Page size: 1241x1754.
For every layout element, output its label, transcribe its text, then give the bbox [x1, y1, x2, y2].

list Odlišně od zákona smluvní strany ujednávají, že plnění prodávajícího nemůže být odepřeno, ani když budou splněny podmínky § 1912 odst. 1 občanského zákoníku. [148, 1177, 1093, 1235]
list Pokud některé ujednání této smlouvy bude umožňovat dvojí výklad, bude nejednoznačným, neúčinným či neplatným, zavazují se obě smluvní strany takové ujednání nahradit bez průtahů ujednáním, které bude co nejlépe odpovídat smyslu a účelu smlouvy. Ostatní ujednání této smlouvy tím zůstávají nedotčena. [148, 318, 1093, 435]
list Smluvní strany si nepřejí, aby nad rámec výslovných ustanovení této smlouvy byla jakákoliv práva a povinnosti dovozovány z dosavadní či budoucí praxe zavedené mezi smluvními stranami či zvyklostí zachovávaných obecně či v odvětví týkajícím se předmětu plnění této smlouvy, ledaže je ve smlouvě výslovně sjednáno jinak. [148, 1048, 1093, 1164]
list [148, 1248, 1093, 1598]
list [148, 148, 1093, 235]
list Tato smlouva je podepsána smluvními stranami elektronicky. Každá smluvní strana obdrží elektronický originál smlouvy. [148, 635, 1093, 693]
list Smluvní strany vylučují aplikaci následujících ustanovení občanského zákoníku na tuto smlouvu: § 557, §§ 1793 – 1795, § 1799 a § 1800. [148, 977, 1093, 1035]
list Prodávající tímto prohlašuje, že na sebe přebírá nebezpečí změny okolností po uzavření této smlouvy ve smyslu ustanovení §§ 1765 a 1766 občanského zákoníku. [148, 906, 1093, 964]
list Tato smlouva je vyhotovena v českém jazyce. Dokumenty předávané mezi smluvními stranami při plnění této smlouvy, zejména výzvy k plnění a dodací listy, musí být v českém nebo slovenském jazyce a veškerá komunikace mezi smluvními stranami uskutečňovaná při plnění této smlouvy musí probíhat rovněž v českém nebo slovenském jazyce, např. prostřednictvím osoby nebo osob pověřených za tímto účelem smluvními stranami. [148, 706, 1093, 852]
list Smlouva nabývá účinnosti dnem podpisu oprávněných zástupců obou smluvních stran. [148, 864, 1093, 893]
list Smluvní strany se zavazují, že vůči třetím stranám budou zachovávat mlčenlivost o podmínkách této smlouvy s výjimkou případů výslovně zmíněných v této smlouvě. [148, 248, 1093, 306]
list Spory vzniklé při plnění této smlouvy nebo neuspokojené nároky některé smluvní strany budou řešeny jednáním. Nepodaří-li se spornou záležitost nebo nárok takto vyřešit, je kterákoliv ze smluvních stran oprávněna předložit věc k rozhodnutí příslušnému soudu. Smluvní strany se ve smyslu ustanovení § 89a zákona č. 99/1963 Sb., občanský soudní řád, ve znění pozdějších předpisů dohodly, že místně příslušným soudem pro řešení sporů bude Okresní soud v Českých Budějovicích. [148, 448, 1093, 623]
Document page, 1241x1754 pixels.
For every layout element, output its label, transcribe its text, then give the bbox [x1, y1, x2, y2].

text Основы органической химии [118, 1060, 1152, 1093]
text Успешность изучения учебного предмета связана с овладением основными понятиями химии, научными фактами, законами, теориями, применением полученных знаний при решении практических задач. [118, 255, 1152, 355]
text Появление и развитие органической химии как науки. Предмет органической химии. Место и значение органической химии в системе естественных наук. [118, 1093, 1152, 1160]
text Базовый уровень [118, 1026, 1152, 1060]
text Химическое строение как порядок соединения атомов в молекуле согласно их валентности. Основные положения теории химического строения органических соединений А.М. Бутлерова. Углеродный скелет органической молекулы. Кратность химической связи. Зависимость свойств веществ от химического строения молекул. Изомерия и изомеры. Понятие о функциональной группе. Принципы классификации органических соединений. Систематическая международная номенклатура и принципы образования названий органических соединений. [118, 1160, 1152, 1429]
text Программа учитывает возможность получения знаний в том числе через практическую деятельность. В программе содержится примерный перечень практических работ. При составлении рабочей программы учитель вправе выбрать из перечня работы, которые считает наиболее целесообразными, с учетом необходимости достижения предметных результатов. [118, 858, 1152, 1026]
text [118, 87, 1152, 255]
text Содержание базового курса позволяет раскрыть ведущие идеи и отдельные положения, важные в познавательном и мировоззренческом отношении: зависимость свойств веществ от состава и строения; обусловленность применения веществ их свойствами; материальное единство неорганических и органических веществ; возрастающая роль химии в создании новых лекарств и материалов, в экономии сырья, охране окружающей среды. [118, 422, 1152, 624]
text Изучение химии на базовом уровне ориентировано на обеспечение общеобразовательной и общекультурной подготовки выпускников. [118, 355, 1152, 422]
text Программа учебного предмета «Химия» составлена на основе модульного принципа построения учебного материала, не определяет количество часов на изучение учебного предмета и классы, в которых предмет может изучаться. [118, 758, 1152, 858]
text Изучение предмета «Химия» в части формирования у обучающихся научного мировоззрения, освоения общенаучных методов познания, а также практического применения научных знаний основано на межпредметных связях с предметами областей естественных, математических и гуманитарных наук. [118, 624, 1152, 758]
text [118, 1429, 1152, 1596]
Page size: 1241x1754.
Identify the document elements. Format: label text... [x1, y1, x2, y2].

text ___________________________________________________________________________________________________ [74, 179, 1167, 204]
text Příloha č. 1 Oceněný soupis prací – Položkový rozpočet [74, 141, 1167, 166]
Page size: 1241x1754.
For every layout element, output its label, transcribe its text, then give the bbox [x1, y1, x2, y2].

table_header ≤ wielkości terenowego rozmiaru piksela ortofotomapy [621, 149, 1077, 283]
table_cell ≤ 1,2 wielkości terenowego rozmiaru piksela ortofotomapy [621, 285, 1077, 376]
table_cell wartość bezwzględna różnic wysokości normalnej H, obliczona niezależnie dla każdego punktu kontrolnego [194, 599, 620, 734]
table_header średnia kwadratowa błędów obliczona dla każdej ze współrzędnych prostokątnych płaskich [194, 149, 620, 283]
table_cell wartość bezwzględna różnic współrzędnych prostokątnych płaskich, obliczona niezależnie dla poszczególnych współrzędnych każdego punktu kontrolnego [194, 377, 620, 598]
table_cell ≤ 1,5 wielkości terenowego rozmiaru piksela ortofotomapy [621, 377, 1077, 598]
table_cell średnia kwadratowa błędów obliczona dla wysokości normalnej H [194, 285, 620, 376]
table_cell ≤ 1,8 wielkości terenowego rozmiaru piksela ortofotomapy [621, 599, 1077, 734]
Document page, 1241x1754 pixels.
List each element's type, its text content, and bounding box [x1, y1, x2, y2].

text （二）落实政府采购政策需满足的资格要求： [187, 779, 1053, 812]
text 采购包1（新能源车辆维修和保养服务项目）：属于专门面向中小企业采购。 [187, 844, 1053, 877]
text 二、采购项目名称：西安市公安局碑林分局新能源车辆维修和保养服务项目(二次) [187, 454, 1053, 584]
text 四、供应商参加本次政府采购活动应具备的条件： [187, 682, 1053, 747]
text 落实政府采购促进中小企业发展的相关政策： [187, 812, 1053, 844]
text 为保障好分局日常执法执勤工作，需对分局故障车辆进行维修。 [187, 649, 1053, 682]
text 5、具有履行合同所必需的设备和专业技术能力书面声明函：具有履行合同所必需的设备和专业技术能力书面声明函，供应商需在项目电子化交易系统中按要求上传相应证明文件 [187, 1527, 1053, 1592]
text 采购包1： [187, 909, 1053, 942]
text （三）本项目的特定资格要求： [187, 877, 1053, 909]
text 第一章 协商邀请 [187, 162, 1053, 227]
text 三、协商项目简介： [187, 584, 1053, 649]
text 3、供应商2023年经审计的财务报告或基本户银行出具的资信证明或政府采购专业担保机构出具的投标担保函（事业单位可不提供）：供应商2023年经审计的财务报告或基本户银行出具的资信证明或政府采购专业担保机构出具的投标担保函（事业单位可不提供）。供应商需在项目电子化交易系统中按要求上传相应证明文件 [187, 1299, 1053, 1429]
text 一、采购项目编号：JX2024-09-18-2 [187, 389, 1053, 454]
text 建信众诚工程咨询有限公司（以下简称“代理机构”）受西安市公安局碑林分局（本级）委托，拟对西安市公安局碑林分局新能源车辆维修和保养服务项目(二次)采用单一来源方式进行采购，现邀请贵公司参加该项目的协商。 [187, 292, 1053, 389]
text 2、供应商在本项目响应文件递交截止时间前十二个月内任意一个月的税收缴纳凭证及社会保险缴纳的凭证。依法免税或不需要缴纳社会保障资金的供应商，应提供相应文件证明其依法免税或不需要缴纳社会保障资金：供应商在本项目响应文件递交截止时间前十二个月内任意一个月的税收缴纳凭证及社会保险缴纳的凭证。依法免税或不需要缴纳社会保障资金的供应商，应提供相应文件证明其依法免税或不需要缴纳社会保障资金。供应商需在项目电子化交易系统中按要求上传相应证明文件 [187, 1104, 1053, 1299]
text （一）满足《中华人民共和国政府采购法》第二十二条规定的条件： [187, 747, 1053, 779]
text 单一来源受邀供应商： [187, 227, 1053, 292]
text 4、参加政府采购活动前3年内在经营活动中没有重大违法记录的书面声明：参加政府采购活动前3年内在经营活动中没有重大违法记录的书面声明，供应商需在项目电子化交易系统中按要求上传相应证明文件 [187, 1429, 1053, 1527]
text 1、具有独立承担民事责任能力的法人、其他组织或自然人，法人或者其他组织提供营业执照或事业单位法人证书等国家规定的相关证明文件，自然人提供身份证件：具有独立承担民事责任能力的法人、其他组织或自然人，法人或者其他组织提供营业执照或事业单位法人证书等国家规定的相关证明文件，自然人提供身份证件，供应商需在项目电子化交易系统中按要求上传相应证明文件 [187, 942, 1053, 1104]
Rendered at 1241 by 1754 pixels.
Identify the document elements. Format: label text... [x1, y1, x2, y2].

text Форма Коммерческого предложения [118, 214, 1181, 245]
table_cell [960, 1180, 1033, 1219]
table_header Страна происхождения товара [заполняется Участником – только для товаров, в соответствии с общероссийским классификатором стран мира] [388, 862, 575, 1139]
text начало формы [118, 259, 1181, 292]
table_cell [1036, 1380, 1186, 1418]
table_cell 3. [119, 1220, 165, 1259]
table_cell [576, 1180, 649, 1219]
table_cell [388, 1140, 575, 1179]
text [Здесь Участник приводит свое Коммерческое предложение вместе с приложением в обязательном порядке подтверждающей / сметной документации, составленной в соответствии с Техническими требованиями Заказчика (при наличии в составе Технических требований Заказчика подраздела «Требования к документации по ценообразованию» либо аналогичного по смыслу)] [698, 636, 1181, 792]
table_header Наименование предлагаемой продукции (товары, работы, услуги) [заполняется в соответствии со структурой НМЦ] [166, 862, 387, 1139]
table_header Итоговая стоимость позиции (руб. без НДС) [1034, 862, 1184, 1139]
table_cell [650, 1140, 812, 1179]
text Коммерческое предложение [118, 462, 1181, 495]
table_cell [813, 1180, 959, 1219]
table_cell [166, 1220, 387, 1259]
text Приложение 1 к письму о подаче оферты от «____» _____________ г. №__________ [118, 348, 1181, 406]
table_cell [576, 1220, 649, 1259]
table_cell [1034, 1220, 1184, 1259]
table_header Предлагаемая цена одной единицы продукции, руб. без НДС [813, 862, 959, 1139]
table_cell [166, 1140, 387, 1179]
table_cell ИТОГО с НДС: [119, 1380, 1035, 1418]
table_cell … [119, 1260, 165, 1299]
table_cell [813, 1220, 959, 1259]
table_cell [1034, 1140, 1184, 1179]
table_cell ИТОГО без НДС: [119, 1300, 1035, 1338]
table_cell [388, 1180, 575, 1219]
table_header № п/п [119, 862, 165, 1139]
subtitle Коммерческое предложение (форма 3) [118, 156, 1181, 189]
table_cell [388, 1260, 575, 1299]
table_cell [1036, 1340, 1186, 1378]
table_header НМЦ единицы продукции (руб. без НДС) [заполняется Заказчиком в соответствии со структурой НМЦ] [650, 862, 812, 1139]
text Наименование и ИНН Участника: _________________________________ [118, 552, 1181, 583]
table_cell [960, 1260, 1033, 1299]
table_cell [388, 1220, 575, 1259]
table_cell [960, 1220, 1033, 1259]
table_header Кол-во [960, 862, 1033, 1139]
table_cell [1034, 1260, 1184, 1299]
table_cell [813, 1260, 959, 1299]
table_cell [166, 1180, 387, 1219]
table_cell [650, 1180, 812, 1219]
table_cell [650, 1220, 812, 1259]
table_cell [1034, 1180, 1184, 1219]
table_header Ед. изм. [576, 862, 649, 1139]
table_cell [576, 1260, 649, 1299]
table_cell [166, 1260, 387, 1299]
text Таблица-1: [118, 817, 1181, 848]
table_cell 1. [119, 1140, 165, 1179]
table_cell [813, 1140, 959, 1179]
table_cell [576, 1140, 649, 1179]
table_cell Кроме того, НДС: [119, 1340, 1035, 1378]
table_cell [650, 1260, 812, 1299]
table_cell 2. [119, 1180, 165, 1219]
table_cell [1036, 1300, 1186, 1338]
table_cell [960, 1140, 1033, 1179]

(Task directions)
Only the lines from the start of the material through the line containing "list [148, 1248, 1093, 1598]" should be repeated, and they should be repeated exactly.

(Result of the task)
Page size: 1241x1754.
For every layout element, output its label, transcribe its text, then give the bbox [x1, y1, x2, y2].

list Odlišně od zákona smluvní strany ujednávají, že plnění prodávajícího nemůže být odepřeno, ani když budou splněny podmínky § 1912 odst. 1 občanského zákoníku. [148, 1177, 1093, 1235]
list Pokud některé ujednání této smlouvy bude umožňovat dvojí výklad, bude nejednoznačným, neúčinným či neplatným, zavazují se obě smluvní strany takové ujednání nahradit bez průtahů ujednáním, které bude co nejlépe odpovídat smyslu a účelu smlouvy. Ostatní ujednání této smlouvy tím zůstávají nedotčena. [148, 318, 1093, 435]
list Smluvní strany si nepřejí, aby nad rámec výslovných ustanovení této smlouvy byla jakákoliv práva a povinnosti dovozovány z dosavadní či budoucí praxe zavedené mezi smluvními stranami či zvyklostí zachovávaných obecně či v odvětví týkajícím se předmětu plnění této smlouvy, ledaže je ve smlouvě výslovně sjednáno jinak. [148, 1048, 1093, 1164]
list [148, 1248, 1093, 1598]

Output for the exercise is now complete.